### [PROBLEMS TO WORK ON]
1. Copy the crypto newsletter word for word, beginning at "We have a lot" and stopping after "Matt Levin reports.".
2. Repeat every line of the view-matching records below exactly as they appear, leaving out the pictures.

### [TEXT BLOCK]
Trump, who had been friends with Epstein before he was convicted for sex crimes, had fought hard to suppress the files before abruptly switching his stance this week. Epstein died in prison in 2019.

Recent Epstein document dumps have already blown back on former Treasury Secretary Lawrence Summers, who kept up email correspondence with Epstein through his first conviction and up to his last sex trafficking arrest. Summers apologized, and said he’d withdraw from public life while keeping his teaching position at Harvard. 

We have a lot more Trump news to talk about in today’s newsletter, but first let’s talk about a pillar of his second administration and Trump's family business: Crypto. —  Tony Wagner, newsletter editor

People walk past a cryptocurrency exchange office with a screen featuring US President Donald Trump holding cryptocurrency coins in Hong Kong on March 12, 2025.
Mladen Antonov/AFP via Getty Images
Crypto went mainstream, now it’s tanking
Now that the U.S. government and banks have legitimized cryptocurrencies, a huge drop in value could have real-world consequences. Marketplace’s Matt Levin reports.

Bitcoin has taken a bit of a beating recently. Since reaching an all-time high in early October, the OG cryptocurrency has lost about a quarter of its value and the overall crypto market is down about a trillion dollars.

Until recently, 2025 was a banner year for crypto entering the economic mainstream. Crypto exchange Coinbase joined the S&P 500, Congress passed a law allowing major banks to play with stablecoins, and even crypto holdout JP Morgan announced it would allow clients to use Bitcoin as collateral for loans.

All of those connections between the real economy and the blockchain were happening mostly when crypto was on the upswing. So what happens now? 

Longtime crypto investors, like Leigh Drogan at Starkiller Capital, are used to watching crypto prices fall off a cliff. But he said this most recent nosedive was different, because crypto had reached the top of the cliff just a second ago.

“It's the ferocity of the reversion from a good momentum, new high, straight into basically a crash,” he said.

Bitcoin true believers will tell you the cryptocurrency will ultimately become digital gold — a safe store of value against inflation and rising national debt.

Well, we still have sticky inflation and a rising national debt, but right now investors are viewing Bitcoin less like gold and more like a risky tech stock.

“There are just a lot of different things coming together at the same time that are causing investors to be scared of risk assets in general, and crypto is the risk asset of all risk assets,” Drogen said.

For you non-crypto folks out there, I know what you’re thinking: What do I care if a bunch of crypto bros lose their Lamborghini savings fund? 

Well if your 401(k) is invested in an index fund that tracks the general stock market, you probably own some stock in crypto companies.

”If there’s a downturn in those parts of the markets, the equity markets, the crypto markets, there would be some knock-on effects on spending,” said Todd Baker, a lecturer at Columbia Law School.

And that could hurt the real economy.

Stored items
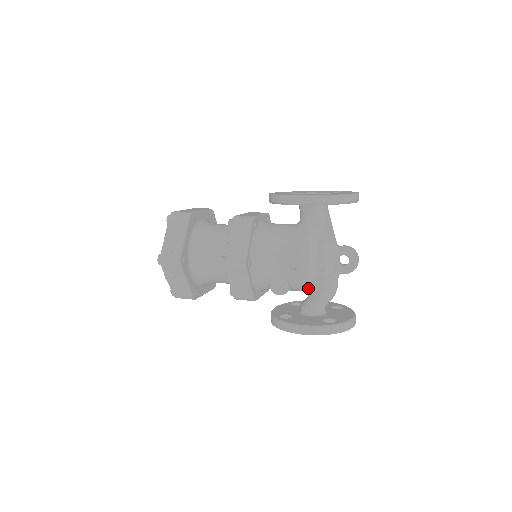
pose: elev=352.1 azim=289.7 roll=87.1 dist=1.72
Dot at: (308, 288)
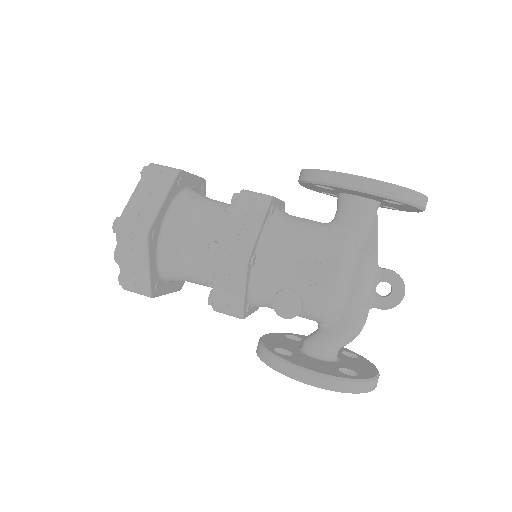
Dot at: (327, 317)
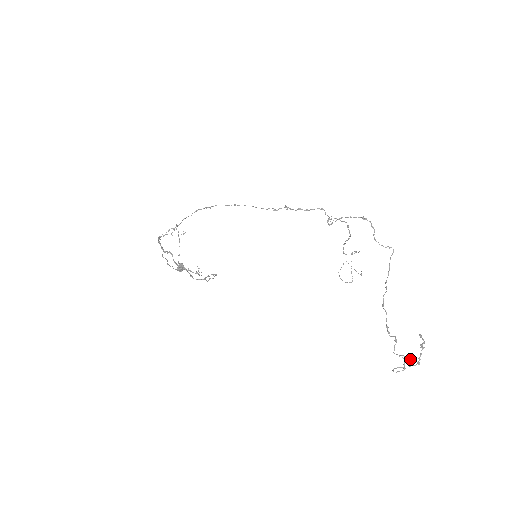
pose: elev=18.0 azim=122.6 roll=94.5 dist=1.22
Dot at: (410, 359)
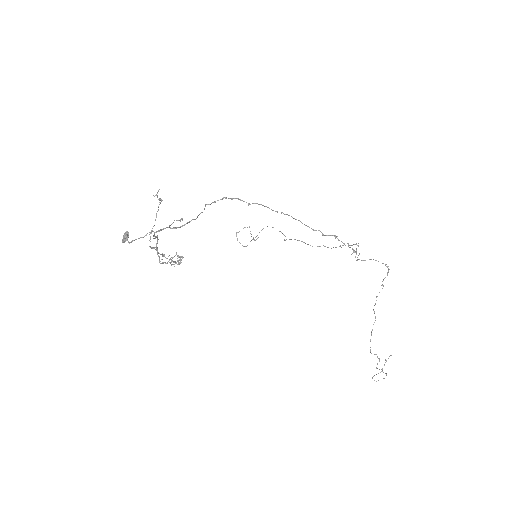
Dot at: occluded
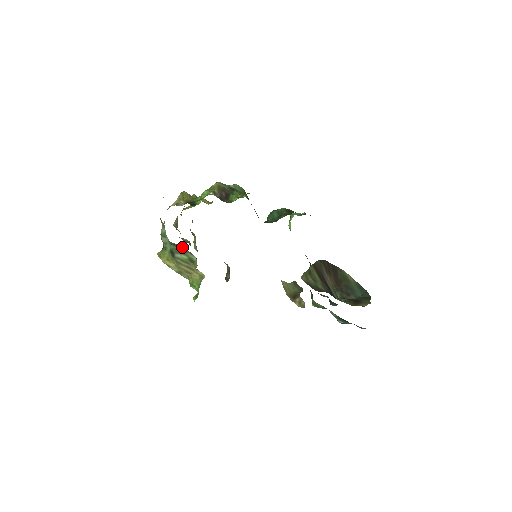
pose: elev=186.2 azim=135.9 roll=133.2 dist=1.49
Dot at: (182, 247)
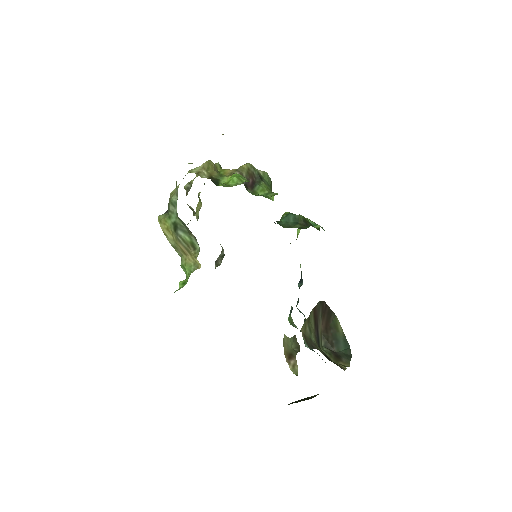
Dot at: occluded
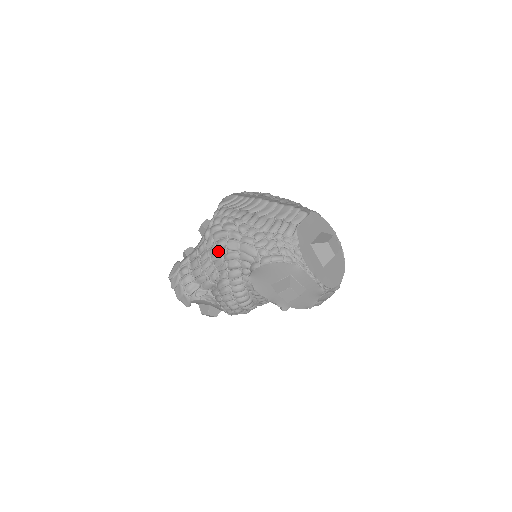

### [ANSWERS PROVIDED]
1.
We have a lot more Trump news to talk about in today’s newsletter, but first let’s talk about a pillar of his second administration and Trump's family business: Crypto. —  Tony Wagner, newsletter editor

People walk past a cryptocurrency exchange office with a screen featuring US President Donald Trump holding cryptocurrency coins in Hong Kong on March 12, 2025.
Mladen Antonov/AFP via Getty Images
Crypto went mainstream, now it’s tanking
Now that the U.S. government and banks have legitimized cryptocurrencies, a huge drop in value could have real-world consequences. Marketplace’s Matt Levin reports.

2.
pose: elev=352.1 azim=289.7 roll=87.1 dist=1.72
Dot at: (308, 288)
Dot at: (327, 317)
pose: elev=18.0 azim=122.6 roll=94.5 dist=1.22
Dot at: (410, 359)
Dot at: occluded
pose: elev=186.2 azim=135.9 roll=133.2 dist=1.49
Dot at: (182, 247)
Dot at: occluded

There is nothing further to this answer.